### KUTIPAN BERITA

● ● ● ● ● ● ●

IKATAN Jurnalis Televisi Indonesia (IJTI) Sulawesi Tengah mengecam
tindakan represif yang dilakukan anggota Polda Sulawesi Tengah. Korban, Andi Baso Hery sudah mengadukan kasus itu ke IJTI Sulteng.
Ketua IJTI Sulteng Rahman Odi menyatakan anggota polisi yang bersangkutan dinilai telah menciderai UU Nomor 40 Tahun 1999 Tentang Pers, yang menjamin kebebasan pers.
"Kami sangat menyangkan masih ada oknum polisi yang berlagak seperti
preman. Tindakan merampas alat kerja jurnalis, apalagi sampai menghapus
karya jurnalistik adalah bentuk pelanggaran hukum nyata terhadap
UU Pers," tegasnya, Kamis (18/11), di Palu
.
Menurut Odi, sikap tersebut sangat bertolak belakang dengan
profesionalitas Kepolisian dan Pers dalam menjalin kemitraan selama ini.
"Kami tidak setuju terhadap perlakuan oknum polisi seperti itu. Padahal
sejauh ini Polda Sulteng sudah membangun komunikasi yang baik dengan
media dan para Jurnalis," tegas Odi.
Sebagai pimpinan organisasi, Odi menegaskan, IJTI Sulteng selalu
berupaya mewujudkan hubungan harmonis antara insan pers, khususnya
anggota IJTI, dengan pihak Kepolisian.
"Secara organisasi kami juga terus mengingatkan kepada teman-teman
jurnalis televisi, untuk selalu membangun komunikasi yang baik dalan
setiap peliputan, dalam waktu dan situasi apapun, agar informasi atau
pemberitaan yang kita hasilkan selalu kredibel dan berkualitas, tentunya bermanfaat untuk masyarakat luas," tandas Odi.
Penegasan IJTI Sulteng itu diungkapkan menyusul peristiwa yang terjadi pada Kamis, 18 November 2021, siang di Kabupaten Banggai, Sulawesi Tengah. Anggota polisi yang bersangkutan ikut serta bersama rombongan Kapolda Sulteng Irjen Rudy Sufahriadi melakukan kunjungan kerja di Banggai.
Sang anggota membentak jurnalis televisi Andi Baso Hery, yang bekerja untuk stasiun televisi nasional TVOne. Ia dipaksa untuk menghapus seluruh gambar dokumentasi yang direkamnya dalam acara yang dihadiri Kapolda Sulteng.
Pelaku membentak dan memperlakukan Andi Baso Hery secara tidak wajar di Aula Kantor Mapolres Banggai.

● ● ● ● ● ● ●

### BARIS DATA
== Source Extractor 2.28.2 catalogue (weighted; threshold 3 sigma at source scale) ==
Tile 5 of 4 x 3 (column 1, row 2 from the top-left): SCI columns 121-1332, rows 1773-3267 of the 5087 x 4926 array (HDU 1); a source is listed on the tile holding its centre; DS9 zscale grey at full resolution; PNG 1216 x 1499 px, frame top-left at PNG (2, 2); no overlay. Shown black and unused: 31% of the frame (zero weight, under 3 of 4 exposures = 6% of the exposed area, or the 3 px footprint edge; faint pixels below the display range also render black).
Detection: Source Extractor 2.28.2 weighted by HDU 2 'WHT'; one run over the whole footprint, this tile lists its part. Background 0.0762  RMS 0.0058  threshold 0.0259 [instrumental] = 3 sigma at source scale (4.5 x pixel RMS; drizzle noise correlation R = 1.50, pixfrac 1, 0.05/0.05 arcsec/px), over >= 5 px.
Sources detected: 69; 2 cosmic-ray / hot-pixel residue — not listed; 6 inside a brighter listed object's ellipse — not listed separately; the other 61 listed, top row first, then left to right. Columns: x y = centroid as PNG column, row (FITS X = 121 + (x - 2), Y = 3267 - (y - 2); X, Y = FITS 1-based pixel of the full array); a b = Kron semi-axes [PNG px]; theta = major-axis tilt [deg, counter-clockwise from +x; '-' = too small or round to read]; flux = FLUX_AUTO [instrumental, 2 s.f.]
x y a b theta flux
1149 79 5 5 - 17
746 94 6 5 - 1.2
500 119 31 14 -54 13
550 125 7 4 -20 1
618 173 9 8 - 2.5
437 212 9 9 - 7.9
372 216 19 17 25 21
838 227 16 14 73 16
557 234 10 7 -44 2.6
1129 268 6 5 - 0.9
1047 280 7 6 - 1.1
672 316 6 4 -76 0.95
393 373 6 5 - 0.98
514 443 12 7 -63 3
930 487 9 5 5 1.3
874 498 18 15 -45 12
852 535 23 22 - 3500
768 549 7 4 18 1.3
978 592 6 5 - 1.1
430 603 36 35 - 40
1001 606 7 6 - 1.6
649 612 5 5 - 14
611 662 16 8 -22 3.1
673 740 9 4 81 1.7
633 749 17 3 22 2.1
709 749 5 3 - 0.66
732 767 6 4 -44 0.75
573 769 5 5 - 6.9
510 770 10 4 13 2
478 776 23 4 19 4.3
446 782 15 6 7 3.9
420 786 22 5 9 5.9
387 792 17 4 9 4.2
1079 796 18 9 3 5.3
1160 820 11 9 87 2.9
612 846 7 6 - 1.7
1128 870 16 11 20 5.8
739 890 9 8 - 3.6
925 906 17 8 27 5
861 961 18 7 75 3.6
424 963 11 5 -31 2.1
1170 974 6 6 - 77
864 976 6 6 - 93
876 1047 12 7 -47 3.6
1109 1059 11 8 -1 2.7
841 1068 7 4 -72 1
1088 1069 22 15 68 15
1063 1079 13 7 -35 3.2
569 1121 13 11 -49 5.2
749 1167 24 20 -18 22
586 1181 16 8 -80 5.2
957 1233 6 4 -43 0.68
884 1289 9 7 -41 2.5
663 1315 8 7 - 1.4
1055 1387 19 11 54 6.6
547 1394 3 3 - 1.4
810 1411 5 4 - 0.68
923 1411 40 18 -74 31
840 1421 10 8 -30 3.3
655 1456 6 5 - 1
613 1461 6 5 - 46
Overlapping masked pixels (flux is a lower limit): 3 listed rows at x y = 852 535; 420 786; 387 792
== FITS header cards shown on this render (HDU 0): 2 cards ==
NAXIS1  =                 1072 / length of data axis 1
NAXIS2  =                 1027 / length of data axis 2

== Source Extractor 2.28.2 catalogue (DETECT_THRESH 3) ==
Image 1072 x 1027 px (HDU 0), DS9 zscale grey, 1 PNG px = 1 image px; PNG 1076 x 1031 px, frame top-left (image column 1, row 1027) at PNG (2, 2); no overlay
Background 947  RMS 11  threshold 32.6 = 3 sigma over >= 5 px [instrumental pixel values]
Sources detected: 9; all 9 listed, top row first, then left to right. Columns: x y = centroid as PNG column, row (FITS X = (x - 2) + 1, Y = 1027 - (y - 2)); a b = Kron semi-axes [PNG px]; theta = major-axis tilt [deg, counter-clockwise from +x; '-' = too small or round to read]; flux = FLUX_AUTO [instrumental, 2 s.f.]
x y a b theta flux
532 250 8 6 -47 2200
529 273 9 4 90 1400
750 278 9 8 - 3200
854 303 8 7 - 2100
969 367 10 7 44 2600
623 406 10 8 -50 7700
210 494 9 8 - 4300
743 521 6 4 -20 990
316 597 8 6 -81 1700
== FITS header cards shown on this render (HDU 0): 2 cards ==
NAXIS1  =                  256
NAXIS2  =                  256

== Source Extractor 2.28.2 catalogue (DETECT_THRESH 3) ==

● ● ● ● ● ● ●

### TUJUAN
**A)** Salin bagian berita dari "Penegasan IJTI Sulteng" sampai "Kantor Mapolres Banggai.", lalu ganti "TVOne" dengan "Kompas TV".
**B)** Menurut berita tersebut, siapa Ketua IJTI Sulteng?
**C)** Teruskan berita tentang kecaman IJTI Sulteng terhadap anggota Polda Sulawesi Tengah itu mulai setelah kalimat terakhirnya.
Daftar tersebut tidak diperlukan untuk mengerjakan apa pun.

### HASIL
**A)**
Penegasan IJTI Sulteng itu diungkapkan menyusul peristiwa yang terjadi pada Kamis, 18 November 2021, siang di Kabupaten Banggai, Sulawesi Tengah. Anggota polisi yang bersangkutan ikut serta bersama rombongan Kapolda Sulteng Irjen Rudy Sufahriadi melakukan kunjungan kerja di Banggai.
Sang anggota membentak jurnalis televisi Andi Baso Hery, yang bekerja untuk stasiun televisi nasional Kompas TV. Ia dipaksa untuk menghapus seluruh gambar dokumentasi yang direkamnya dalam acara yang dihadiri Kapolda Sulteng.
Pelaku membentak dan memperlakukan Andi Baso Hery secara tidak wajar di Aula Kantor Mapolres Banggai.

**B)** Rahman Odi.

**C)**
Kejadian itu bermula saat kunjungan Kapolda Sulteng di Mapolres Banggai untuk memberikan arahan kepada personel Polres Banggai, sesuai melakukan kunjungan program gerai vaksin di Desa Tangkian, Kecamatan Kintom.
Sebelum Kapolda memberikan arahan kepada Personel Polres Banggai, Andi
Baso Hery diketahui telah mengambil gambar dokumentasi sebagai gambar
pendukung. Setelah itu ia diminta keluar ruangan karena arahan
internal di ruang aula akan di mulai.
Tetapi saat sudah berada diluar ruangan, Andi Baso Hery disusul oleh anggota yang bersangkutan. Dengan kasar ia membentak dan menyuruh Andi untuk menghapus seluruh gambar dokumentasi yang sudah direkam dari ponselnya.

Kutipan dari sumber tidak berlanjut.